In the data below, find the line containing "replaced | can", then set down that line and every later line up to and including the line containing "<399 388 436", exactly.

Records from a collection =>
----------

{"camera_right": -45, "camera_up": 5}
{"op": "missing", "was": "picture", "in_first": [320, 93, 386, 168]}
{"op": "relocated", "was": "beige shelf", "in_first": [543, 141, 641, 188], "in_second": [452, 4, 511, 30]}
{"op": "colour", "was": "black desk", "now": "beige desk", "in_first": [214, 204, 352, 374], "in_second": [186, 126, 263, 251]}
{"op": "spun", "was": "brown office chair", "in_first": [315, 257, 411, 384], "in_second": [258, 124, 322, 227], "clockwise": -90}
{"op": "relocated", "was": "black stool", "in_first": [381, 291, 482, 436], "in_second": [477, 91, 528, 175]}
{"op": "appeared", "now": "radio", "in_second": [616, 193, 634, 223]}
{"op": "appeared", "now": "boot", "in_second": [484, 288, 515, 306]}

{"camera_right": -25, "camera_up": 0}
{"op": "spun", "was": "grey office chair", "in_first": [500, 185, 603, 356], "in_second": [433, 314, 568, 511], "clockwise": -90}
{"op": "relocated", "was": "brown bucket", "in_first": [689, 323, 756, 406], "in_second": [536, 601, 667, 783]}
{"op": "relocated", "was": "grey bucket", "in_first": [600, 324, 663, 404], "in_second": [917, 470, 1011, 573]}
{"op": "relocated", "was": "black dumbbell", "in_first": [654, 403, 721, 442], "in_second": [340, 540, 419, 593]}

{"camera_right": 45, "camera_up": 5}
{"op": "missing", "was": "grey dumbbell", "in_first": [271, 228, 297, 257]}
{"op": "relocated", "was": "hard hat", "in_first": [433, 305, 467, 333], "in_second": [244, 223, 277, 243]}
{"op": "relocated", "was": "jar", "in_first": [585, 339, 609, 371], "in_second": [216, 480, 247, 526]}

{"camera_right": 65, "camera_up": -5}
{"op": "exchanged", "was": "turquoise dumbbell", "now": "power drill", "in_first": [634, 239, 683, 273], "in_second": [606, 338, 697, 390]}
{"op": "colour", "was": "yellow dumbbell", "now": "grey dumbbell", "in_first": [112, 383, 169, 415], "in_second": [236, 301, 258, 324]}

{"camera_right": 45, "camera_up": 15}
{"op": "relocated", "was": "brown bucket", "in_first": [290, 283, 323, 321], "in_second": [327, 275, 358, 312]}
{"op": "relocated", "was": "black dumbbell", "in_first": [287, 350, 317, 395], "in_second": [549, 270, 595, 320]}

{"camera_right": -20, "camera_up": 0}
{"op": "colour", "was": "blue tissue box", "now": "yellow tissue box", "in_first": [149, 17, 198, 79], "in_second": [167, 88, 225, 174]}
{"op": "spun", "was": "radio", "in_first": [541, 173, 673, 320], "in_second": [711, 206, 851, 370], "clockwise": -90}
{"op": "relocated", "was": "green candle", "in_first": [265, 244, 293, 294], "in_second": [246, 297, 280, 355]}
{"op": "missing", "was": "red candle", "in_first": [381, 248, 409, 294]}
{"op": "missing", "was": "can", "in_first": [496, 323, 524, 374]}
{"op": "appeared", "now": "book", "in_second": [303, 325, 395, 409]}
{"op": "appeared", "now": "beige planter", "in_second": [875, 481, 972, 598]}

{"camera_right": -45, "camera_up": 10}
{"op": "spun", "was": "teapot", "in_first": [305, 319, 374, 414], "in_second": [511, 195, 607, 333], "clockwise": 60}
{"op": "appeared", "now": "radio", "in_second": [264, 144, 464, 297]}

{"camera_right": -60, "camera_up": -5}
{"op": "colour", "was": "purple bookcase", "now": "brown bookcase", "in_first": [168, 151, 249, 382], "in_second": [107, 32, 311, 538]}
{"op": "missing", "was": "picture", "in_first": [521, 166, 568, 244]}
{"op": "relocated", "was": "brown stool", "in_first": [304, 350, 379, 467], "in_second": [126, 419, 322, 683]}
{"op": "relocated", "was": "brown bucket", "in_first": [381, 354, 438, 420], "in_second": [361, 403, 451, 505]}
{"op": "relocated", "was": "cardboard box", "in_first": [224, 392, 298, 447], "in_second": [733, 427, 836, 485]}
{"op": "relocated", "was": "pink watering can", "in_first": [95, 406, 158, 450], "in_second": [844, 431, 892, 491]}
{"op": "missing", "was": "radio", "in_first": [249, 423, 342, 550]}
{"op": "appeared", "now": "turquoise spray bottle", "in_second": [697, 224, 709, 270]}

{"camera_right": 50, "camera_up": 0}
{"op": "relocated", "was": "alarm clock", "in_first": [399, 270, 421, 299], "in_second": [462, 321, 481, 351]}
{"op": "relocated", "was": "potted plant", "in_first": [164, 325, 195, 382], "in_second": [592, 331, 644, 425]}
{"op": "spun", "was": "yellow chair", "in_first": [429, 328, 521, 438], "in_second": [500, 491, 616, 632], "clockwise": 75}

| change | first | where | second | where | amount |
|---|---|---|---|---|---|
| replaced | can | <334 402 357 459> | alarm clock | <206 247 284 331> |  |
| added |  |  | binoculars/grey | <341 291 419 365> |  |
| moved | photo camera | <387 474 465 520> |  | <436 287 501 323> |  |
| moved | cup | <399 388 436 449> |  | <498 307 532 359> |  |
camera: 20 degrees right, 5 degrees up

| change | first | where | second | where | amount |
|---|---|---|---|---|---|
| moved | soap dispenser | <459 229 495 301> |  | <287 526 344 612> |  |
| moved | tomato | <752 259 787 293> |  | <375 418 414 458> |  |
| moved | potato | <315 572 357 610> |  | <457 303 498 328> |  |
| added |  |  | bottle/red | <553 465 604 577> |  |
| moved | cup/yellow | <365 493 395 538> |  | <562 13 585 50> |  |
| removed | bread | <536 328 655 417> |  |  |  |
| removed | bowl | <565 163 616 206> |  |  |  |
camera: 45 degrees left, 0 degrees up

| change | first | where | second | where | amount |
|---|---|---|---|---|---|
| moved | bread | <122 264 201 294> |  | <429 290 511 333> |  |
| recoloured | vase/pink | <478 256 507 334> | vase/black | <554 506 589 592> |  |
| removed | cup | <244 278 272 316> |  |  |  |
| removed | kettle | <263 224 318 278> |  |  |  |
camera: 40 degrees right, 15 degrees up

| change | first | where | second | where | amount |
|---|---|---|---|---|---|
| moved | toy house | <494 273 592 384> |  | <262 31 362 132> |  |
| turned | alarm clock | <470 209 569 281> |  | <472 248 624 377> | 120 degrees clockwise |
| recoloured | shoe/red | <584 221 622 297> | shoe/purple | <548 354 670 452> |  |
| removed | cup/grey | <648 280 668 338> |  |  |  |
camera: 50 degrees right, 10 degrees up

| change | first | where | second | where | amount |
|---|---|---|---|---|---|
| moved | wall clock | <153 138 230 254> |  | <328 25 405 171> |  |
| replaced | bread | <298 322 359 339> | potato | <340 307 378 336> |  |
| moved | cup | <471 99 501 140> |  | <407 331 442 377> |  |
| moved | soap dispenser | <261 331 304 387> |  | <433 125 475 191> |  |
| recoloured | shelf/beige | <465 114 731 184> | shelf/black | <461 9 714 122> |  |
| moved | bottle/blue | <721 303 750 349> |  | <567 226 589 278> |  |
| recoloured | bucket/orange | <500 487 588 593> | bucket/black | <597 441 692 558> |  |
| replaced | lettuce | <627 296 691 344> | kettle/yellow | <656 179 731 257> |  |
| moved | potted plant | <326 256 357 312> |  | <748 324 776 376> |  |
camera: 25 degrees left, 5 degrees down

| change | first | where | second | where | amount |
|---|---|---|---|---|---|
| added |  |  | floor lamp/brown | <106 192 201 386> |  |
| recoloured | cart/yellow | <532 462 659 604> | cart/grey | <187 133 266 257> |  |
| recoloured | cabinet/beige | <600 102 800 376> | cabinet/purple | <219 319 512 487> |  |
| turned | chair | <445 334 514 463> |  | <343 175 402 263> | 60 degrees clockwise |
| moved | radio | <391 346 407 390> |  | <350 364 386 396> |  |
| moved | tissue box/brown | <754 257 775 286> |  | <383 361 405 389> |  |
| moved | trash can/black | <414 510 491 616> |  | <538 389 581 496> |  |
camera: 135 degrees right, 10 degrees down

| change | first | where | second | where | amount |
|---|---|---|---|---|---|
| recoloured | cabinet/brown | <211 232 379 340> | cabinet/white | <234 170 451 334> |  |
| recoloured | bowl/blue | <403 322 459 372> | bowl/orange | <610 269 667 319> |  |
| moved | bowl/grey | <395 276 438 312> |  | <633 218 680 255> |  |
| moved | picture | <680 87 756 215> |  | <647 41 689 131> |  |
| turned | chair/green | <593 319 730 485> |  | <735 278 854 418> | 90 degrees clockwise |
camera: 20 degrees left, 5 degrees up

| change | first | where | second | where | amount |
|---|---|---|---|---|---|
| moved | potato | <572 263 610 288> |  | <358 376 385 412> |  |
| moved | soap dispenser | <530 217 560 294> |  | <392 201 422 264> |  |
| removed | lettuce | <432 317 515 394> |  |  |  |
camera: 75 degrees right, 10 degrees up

----------

Written solution =>
| replaced | can | <334 402 357 459> | alarm clock | <206 247 284 331> |  |
| added |  |  | binoculars/grey | <341 291 419 365> |  |
| moved | photo camera | <387 474 465 520> |  | <436 287 501 323> |  |
| moved | cup | <399 388 436 449> |  | <498 307 532 359> |  |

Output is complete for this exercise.